Sweet Potato and Apple latkes
cooking tip: Use Granny Smith or Rhode Island Greening.
Keep the oil at about 370degrees to prevent the latkes from turning greasy.
2 pounds Garnet or Jewel sweet potatoes
3 large firm-tart apples, about 1 ½ pounds, unpeeled, cored and quartered lengthwise
8 medium shallots
6 large beaten eggs
1 cup matzo meal
1 tablespoon coarse kosher salt
1 teaspoon freshly ground pepper
Vegetable oil for frying
Homemade apple sauce (for the traditional side)

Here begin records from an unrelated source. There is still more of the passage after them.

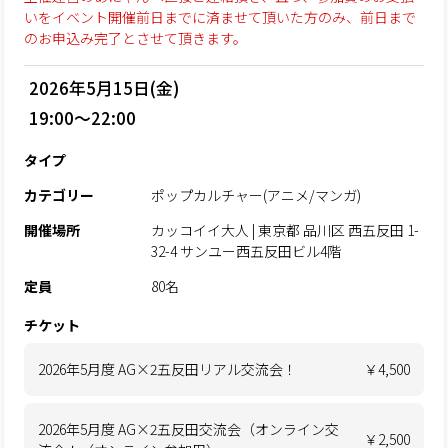
いをイベント開催前日までに済ませて頂いた方のみ、前日まで
のお申込み完了とさせて頂きます。
2026年5月15日(金)
19:00～22:00
タイプ
カテゴリー
ポップカルチャー(アニメ/マンガ)
開催場所
カッコイイ大人 | 東京都 品川区 西五反田 1-
32-4 サンユー西五反田ビル4階
定員
80名
チケット
2026年5月度 AG×2五反田リアル交流会！
￥4,500
2026年5月度 AG×2五反田交流会（オンライン交
￥2,500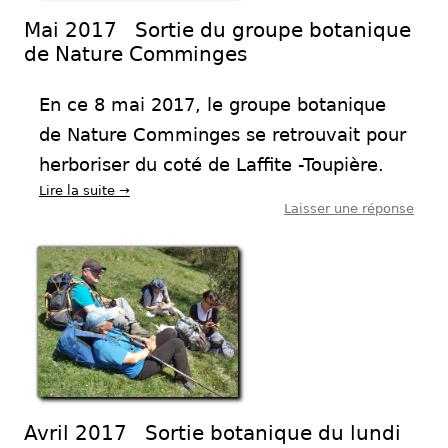
Mai 2017 Sortie du groupe botanique
de Nature Comminges
En ce 8 mai 2017, le groupe botanique
de Nature Comminges se retrouvait pour
herboriser du coté de Laffite -Toupière.
Lire la suite
→
Laisser une réponse
Avril 2017 Sortie botanique du lundi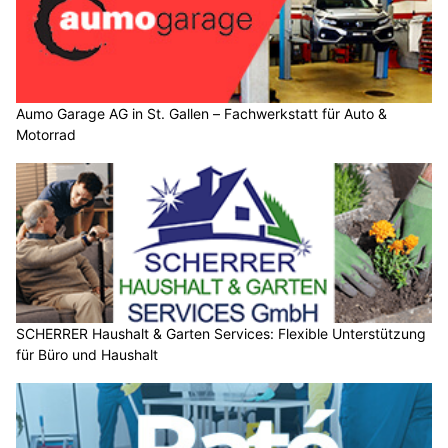
Aumo Garage AG in St. Gallen – Fachwerkstatt für Auto &
Motorrad
SCHERRER Haushalt & Garten Services: Flexible Unterstützung
für Büro und Haushalt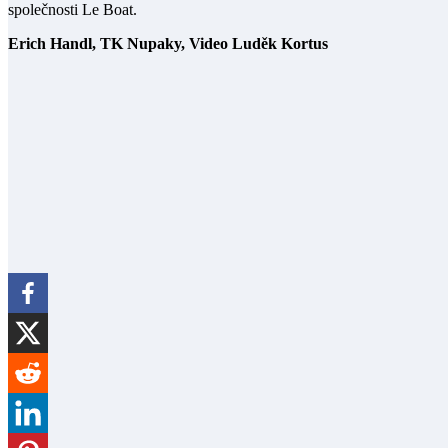
společnosti Le Boat.
Erich Handl, TK Nupaky, Video Luděk Kortus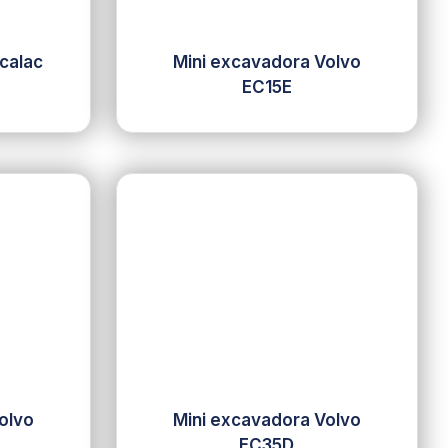
calac
Mini excavadora Volvo
EC15E
olvo
Mini excavadora Volvo
EC35D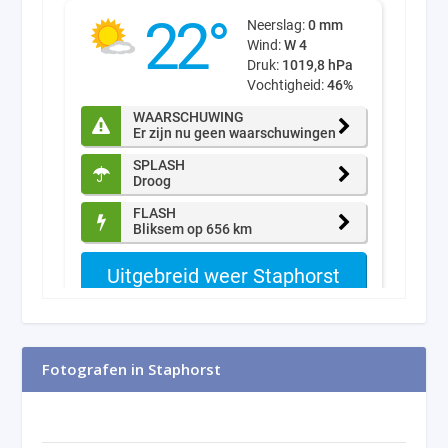
Fotografen in Staphorst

Using the coarse side of a box grater or food processor fitted with a medium grating disk, grate the potatoes, apples and shallots. Toss together in a large bowl. Add the eggs, matzo meal, salt and pepper and toss to mix well.
Preheat the oven to 200 degrees. Pour 1/4 inch of oil into a skillet over medium-high heat. When the temperature reaches 370-degrees, scoop ¼ cup potato mixture from the bowl, then gently drop that mixture out onto a wide spatula. Press into a patty about ¼ inch thick with your hand then gently slide the pancake into the hot oil. Cook three or four pancakes at a time until the edges are crispy and well browned and the undersides are golden brown. About 2 to 3 more minutes. Transfer the pancakes to paper towels to drain the grease then arrange on baking sheet and keep warm in oven until the remaining pancakes are cooked.